### Tarefas a realizar
a - Indique se cada afirmação concorda com o trecho, respondendo sim ou não e citando sem alterações as palavras do trecho que decidem: (i) no seminário, o Padre Lantom era mais devoto que estudioso; (ii) o Padre Lantom esteve em Ruanda ajudando igrejas locais; (iii) Gahiji tentou lutar contra os soldados.
b - Copie do trecho, sem nenhuma alteração, a parte que vai de "Padre Lantom: Como" até "geral das coisas.".

### Trecho do documento

***

Padre Lantom: Como um conceito?

Matt: Não. Acredita que ele exista? Neste mundo, entre nós.

Padre Lantom: Quer a resposta curta ou a longa?

Matt: Apenas a verdade.

Padre Lantom: Quando eu estava no seminário, eu era mais estudioso que devoto, mais cético que a maioria dos meus colegas. Eu tinha essa noção, eu estava disposto a falar a respeito, em detalhes, com quem eu pudesse encurralar, que o diabo era inconsequente. Uma figura menor no esquema geral das coisas.

Matt: Pouco católico.

Padre Lantom: É. Em minha defesa, nas escrituras, a palavra hebraica “Satanás” significa “adversário”. É aplicada a qualquer antagonista. Anjos e humanos, serpentes e reis. Teólogos medievais reinterpretaram essas passagens sendo sobre um único inimigo monstruoso. E, em meu zelo da juventude, eu tinha certeza do porquê. Propaganda. Criada para levar o povo à Igreja.

Matt: Não acredita que exista.

Padre Lantom: Terminei de falar?

Matt: Desculpe.

Padre Lantom: Anos depois, eu estava em Ruanda, ajudando igrejas locais providenciando santuário e amparo a refugiados. Eu fiquei amigo do ancião da aldeia, Gahiji. Ele e sua família tinham o respeito de todos, hutu e tutsi. Ele ajudava a todos através de penúria, doença. A milícia gostava de forçar os hutus a matar os vizinhos com facões. Mas ninguém erguia a mão contra Gahiji. Eles diziam: “como podemos matar um homem santo?”. Então o comandante da milícia enviou soldados para cortar a sua cabeça diante de toda a aldeia. Gahiji nem tentou lutar. Apenas pediu uma chance de se despedir da família. Quando ele terminou, nem os soldados queriam matá-lo. Então pediram ao comandante se podiam atirar nele. Seria uma morte rápida. O comandante quis conhecer esse homem, que ganhou o respeito de tantos. Ele foi até Gahiji, falou com ele em sua cabana por muitas horas, e então o arrastou para fora na frente de todos e o destroçou junto com toda a sua família. Naquele homem que tirou a vida de Gahiji eu vi o diabo. Então, sim, Mattew, eu acredito que ele ande entre nós, tomando muitas formas.

Matt: E se você pudesse impedi-lo de machucar os outros novamente?

Padre Lantom: Impedi-lo como?

Mattew faz a pergunta por que está diante de um homem tão forte e poderoso que domina tudo e todos. Por isso ele compara o seu inimigo ao "diabo" em sua batalha contra o crime no bairro de Hell’s Kichen, em Nova York, mas teme pela perda da salvação de sua alma caso aja com as próprias mãos contra o mal. A lei, nessa altura, não chega a ser indispensável, mas precisa de uma "maozona" justiceira para obter êxito. Com a pergunta “e se você pudesse impedi-lo de machucar os outros novamente?” Matt gostaria de ouvir do reverendo Lantom que combater a violência e as injustiças com mais violência seria uma opção e um meio cristão para se alcançar o bem, mas ouve apenas uma resposta com outra pergunta: “impedi-lo como?”.

***

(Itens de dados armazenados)
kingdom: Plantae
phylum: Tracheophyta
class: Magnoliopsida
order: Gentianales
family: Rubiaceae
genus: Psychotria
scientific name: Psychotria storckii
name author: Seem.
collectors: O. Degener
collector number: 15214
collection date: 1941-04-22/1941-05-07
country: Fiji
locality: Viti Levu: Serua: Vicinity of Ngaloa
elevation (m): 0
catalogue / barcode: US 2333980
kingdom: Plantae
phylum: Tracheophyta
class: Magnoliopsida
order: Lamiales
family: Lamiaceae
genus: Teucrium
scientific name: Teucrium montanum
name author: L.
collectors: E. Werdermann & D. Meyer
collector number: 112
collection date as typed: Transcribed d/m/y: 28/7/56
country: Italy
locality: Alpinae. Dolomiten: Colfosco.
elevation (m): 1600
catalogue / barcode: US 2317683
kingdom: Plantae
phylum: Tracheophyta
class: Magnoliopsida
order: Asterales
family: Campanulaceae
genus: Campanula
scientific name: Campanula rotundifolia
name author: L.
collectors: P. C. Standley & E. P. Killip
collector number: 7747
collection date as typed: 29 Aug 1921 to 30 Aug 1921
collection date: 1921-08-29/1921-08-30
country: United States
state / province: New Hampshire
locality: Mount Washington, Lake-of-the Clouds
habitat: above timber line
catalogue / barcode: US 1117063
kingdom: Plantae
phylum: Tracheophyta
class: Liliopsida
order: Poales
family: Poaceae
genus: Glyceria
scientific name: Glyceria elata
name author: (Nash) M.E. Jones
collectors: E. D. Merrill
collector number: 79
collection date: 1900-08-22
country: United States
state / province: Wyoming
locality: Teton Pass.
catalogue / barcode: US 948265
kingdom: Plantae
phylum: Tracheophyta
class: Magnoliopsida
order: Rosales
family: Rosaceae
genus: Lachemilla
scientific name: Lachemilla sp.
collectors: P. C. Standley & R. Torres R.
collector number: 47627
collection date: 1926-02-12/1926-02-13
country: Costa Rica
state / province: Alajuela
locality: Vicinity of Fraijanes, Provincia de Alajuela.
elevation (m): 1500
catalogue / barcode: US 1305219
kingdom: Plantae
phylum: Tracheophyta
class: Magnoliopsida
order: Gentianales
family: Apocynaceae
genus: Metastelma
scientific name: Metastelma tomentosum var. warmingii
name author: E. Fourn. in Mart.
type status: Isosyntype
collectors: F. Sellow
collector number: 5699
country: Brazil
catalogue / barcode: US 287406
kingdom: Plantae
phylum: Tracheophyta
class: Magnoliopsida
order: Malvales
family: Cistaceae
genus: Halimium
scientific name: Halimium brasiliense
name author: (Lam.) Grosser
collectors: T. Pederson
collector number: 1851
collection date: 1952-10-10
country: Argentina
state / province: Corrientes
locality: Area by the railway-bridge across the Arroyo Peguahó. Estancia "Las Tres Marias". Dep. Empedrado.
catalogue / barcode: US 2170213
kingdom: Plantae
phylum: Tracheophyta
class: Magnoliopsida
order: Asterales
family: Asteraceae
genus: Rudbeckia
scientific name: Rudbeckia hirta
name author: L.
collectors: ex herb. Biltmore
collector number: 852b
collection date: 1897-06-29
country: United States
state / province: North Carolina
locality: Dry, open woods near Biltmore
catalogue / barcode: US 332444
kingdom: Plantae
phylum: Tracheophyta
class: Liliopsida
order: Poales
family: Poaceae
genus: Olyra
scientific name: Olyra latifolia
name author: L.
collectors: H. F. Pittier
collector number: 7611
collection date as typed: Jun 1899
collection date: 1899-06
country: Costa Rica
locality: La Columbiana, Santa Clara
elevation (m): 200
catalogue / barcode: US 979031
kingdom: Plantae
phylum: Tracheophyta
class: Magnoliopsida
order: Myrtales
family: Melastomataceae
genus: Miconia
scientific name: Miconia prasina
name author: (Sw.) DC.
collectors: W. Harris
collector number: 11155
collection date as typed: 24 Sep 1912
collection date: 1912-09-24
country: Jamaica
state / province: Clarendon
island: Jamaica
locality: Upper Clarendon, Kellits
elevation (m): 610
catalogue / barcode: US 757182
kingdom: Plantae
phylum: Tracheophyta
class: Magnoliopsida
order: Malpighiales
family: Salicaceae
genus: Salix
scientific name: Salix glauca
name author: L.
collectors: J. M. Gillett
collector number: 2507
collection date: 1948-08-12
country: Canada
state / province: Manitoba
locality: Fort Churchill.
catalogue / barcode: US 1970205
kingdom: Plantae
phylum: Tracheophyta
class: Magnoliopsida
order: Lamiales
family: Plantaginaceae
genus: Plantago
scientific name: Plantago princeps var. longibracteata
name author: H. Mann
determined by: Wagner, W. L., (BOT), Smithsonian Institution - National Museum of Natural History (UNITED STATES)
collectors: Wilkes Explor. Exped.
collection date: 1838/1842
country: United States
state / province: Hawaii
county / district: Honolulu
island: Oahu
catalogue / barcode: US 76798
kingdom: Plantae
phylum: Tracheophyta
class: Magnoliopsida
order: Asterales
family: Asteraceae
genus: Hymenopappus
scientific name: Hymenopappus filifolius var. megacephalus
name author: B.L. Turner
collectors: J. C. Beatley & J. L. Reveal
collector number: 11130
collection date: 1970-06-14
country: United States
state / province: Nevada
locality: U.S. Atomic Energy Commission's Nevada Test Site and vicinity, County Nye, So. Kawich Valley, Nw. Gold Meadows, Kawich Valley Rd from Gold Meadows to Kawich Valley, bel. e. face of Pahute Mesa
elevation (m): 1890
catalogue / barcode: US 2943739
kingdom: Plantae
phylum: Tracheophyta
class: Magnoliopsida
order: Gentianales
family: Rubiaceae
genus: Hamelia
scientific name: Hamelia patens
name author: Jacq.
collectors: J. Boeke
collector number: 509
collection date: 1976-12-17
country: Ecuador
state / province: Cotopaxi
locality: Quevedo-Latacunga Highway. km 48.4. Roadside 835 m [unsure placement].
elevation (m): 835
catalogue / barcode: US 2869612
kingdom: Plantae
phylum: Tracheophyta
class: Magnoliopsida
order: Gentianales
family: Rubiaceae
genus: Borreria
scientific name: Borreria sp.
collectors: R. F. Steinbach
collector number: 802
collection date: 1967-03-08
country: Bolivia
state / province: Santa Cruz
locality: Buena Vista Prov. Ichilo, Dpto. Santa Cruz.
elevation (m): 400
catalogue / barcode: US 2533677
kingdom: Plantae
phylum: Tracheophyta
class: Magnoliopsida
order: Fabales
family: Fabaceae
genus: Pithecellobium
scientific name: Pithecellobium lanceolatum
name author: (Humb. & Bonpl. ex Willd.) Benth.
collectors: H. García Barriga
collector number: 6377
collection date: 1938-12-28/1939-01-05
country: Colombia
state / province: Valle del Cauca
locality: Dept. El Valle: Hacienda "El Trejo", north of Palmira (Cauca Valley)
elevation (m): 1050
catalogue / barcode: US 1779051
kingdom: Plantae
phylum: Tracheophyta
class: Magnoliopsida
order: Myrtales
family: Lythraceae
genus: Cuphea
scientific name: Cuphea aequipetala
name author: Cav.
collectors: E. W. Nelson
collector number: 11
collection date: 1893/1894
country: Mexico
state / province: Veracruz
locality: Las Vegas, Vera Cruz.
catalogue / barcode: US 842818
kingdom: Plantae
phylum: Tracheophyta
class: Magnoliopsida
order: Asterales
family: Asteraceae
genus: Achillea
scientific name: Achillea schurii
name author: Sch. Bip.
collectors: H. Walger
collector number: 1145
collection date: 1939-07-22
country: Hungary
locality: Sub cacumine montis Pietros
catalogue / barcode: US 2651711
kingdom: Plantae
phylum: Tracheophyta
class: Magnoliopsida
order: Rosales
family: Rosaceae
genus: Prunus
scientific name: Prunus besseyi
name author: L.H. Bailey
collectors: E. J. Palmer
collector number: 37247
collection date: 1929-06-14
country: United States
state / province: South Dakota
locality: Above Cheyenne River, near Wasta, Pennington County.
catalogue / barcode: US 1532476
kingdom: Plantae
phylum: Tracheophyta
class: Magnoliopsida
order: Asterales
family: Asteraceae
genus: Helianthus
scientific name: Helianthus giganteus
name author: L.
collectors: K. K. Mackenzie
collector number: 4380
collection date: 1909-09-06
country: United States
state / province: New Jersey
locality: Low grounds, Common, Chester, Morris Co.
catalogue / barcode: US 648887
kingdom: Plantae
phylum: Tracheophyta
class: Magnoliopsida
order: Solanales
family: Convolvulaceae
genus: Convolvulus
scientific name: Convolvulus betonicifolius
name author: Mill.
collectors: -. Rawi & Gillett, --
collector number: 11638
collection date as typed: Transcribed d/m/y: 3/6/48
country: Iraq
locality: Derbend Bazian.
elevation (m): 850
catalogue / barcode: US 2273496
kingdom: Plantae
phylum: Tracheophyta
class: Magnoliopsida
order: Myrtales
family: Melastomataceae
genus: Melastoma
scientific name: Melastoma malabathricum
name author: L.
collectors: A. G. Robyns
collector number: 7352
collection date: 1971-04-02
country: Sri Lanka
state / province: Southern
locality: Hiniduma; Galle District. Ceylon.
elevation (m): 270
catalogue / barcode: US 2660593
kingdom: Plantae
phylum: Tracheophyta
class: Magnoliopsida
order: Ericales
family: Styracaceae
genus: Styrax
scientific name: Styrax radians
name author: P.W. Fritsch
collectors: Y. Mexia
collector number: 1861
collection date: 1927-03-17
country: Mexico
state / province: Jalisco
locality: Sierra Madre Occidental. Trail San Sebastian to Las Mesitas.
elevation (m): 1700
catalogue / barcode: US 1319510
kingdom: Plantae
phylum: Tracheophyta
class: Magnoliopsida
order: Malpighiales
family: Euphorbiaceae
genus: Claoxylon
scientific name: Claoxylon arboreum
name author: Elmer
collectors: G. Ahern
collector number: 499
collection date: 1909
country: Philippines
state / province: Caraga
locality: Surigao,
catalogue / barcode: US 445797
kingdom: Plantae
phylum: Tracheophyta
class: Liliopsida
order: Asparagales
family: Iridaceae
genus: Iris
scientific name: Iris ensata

***

### Respostas
a -
(i) Não: "eu era mais estudioso que devoto".
(ii) Sim: "eu estava em Ruanda, ajudando igrejas locais".
(iii) Não: "Gahiji nem tentou lutar."

b -
Padre Lantom: Como um conceito?

Matt: Não. Acredita que ele exista? Neste mundo, entre nós.

Padre Lantom: Quer a resposta curta ou a longa?

Matt: Apenas a verdade.

Padre Lantom: Quando eu estava no seminário, eu era mais estudioso que devoto, mais cético que a maioria dos meus colegas. Eu tinha essa noção, eu estava disposto a falar a respeito, em detalhes, com quem eu pudesse encurralar, que o diabo era inconsequente. Uma figura menor no esquema geral das coisas.